(Data records)
+ + + +

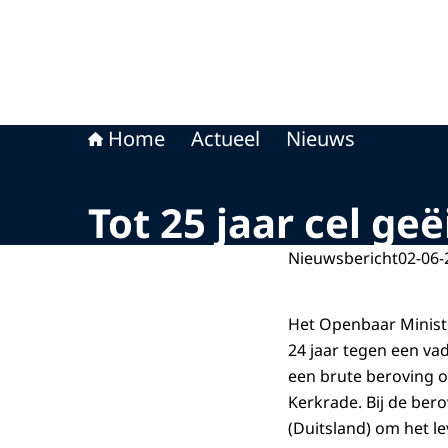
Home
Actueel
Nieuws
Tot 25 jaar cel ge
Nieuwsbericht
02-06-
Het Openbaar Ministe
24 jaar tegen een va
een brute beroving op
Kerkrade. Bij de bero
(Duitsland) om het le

+ + + +

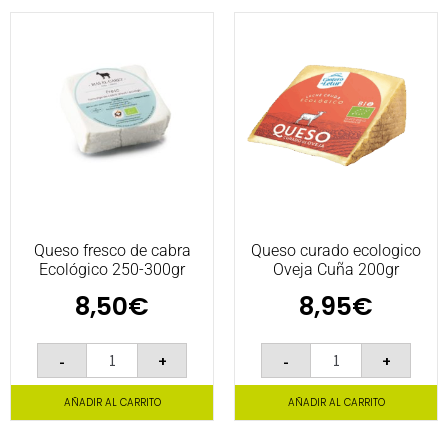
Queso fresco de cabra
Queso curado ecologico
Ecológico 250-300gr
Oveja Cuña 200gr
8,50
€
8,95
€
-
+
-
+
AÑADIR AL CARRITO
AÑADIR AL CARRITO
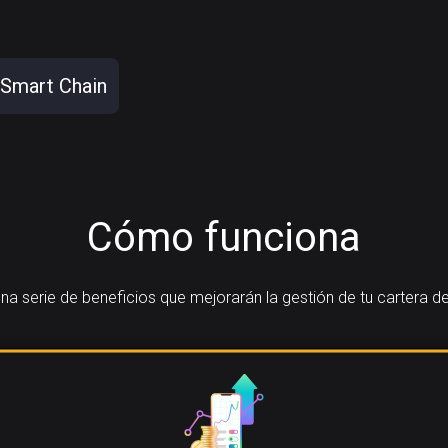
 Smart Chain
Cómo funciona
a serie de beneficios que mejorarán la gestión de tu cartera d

+ + + +

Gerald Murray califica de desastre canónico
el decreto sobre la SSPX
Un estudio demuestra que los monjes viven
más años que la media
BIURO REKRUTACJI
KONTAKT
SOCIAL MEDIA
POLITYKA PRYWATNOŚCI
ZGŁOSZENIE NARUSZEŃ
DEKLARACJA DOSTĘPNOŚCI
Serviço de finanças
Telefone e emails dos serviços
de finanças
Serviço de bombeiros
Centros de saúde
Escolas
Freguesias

+ + + +

WORK INSTRUCTION:
From the records above, extract exactly and only the lines that begin at the line with "een brute beroving op" and stop after the line with "(Duitsland) om het le".

SOLVED EXERCISE:
een brute beroving op
Kerkrade. Bij de bero
(Duitsland) om het le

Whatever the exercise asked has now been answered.